Las propuestas en que se basa la nueva programación y obtención de títulos escolares se basan en: sustitución de los conocimientos humanísticos y científicos por supuestas "verdades incuestionables" basada solamente en la ideología y la opinión extremadamente izquierdista. Un segundo paradigma es el fin de la cultura del esfuerzo porque para obtener los títulos, sin estudio ni memorización, con supresión de hecho de las calificaciones, vamos a superar el viejo concepto humorístico de "se lo han dado en una tómbola".
Pero los ideólogos demenciados que tratan de ensuciar con su "chapapote demagógico" el terreno de la pedagogía, tendrán que salvar un último escollo, que debería resultar infranqueable: la objeción de conciencia vocacional que es necesario que ofrezcamos los profesores. Es una lástima que Hipócrates no ideara un "juramento hipocrático docente" como hizo con lo referente a la práctica de la Medicina, habrá que inventarlo.
Dos áreas del conocimiento están especialmente en peligro ante lo que se avecina: la Filosofía, en la práctica desaparecida, y las Ciencias Naturales, prostituidas por conceptos tan endiablados como el "ecofeminismo".
En lo que me atañe como profesor de Biología y Geología, antes englobadas con el hermoso y exacto término de Ciencias Naturales y después Ciencias de la Naturaleza, lo del "ecofeminismo" me produce especiales escalofríos. ¿Qué nos quieren contar? ¿Acaso la naturaleza es feminista o la determinación del sexo una decisión meramente etológica?
Si no quieren mentir de manera flagrante, los profesores del área de las Ciencias Naturales tendrán que seguir explicando los mecanismos de determinación sexual por cromosomas sexuales o por hormonas androgénicas, como ocurre en los equiuroideos: aún no están obsoletos los clásicos libros de Don Salustio Alvarado. Ha llegado el momento de desempolvarlos.
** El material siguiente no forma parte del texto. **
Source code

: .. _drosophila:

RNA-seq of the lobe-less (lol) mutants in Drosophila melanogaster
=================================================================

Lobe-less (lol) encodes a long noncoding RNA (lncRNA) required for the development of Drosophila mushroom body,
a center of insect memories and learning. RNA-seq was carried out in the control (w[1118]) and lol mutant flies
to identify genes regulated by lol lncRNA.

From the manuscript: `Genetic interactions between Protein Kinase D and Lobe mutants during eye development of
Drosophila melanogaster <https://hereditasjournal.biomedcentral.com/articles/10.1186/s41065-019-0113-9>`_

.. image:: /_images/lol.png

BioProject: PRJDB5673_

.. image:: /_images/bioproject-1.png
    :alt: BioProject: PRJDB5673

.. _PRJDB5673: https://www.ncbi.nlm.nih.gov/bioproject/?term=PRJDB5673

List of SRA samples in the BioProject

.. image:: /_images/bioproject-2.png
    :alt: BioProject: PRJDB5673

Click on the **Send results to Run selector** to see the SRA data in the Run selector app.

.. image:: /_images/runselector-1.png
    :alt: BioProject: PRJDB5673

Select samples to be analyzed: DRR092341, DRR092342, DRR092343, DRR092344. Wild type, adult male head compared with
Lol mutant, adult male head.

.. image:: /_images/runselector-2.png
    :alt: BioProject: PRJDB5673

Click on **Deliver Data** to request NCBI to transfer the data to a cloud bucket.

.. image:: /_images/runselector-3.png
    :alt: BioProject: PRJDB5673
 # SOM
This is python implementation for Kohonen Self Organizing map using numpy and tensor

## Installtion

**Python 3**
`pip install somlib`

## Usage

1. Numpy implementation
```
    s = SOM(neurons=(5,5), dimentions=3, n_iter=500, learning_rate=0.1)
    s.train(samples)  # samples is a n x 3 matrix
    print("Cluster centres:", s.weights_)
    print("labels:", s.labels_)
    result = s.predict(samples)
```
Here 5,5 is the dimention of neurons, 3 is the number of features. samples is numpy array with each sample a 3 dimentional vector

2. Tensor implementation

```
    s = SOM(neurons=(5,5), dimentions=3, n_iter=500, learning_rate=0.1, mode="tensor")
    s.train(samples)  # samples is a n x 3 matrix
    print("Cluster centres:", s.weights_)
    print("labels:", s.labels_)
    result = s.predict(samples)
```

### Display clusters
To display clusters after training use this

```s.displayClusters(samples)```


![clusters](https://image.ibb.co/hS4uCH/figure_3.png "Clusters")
Profesores: hay que salir a la calle para dar testimonio de la resistencia en defensa de los adolescentes de cuya formación somos responsables; es una ocasión excelente para demostrar el carácter socialmente ejemplar de nuestra profesión. Las gentes del campo han dejado recientemente muy altos los listones del civismo y la educación en su reciente y multitudinaria manifestación madrileña. Hay que conseguir igualarlos.
Y un último apunte: ruego al señor Núñez Feijoo que no me pida respeto para los sindicalistas, al menos en lo que se refiere a su actuación en el campo de la enseñanza. Nosotros les llamábamos "desertores de la tiza", porque en cuanto tenían oportunidad parecían tomarle alergia a las pizarras, de las que solían apartarse para no volver. A los catedráticos supervivientes allá por principios de este siglo solían decirnos, es un testimonio personal, que nos fuéramos a disfrutar de nuestros nietos, es decir, que abandonáramos la lucha. Ni lo hicimos ni lo haremos.
Porque la profesión docente imprime carácter.